_EXERCISE AIM_. Repeat the listing word for word. No pictures belong in the copy.

_INFORMATION SUPPLIED_.
* * * * * * *

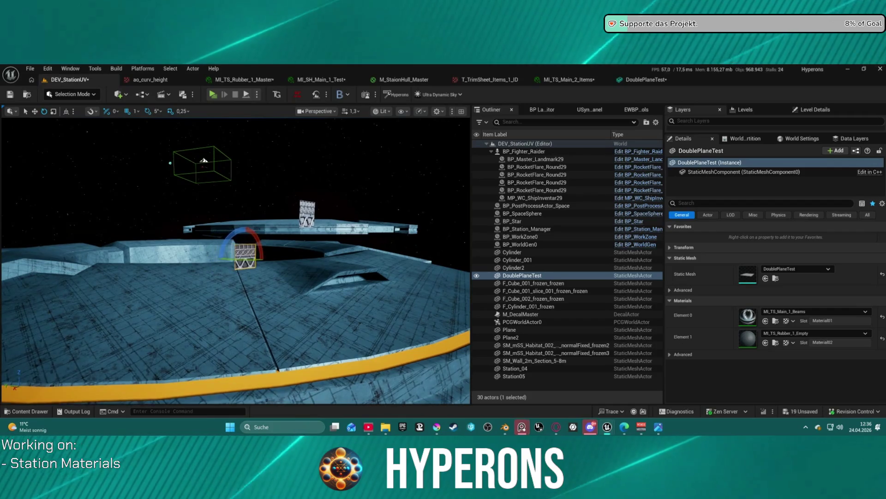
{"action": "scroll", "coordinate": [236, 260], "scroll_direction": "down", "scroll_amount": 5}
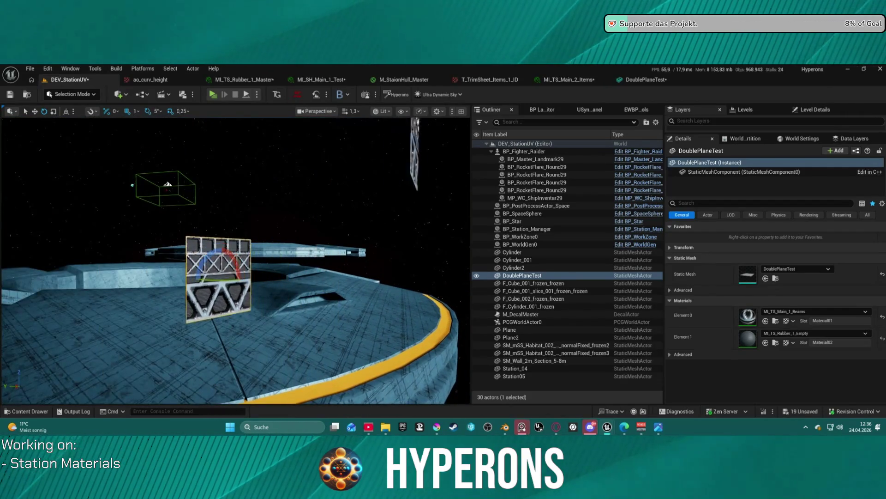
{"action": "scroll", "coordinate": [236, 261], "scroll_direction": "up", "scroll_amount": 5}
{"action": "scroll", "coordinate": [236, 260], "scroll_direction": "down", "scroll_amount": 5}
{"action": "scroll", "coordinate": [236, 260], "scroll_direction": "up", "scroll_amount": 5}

* * * * * * *

_YOUR RESPONSE_.
{"action": "scroll", "coordinate": [236, 260], "scroll_direction": "down", "scroll_amount": 5}
{"action": "scroll", "coordinate": [236, 261], "scroll_direction": "up", "scroll_amount": 5}
{"action": "scroll", "coordinate": [236, 260], "scroll_direction": "down", "scroll_amount": 5}
{"action": "scroll", "coordinate": [236, 260], "scroll_direction": "up", "scroll_amount": 5}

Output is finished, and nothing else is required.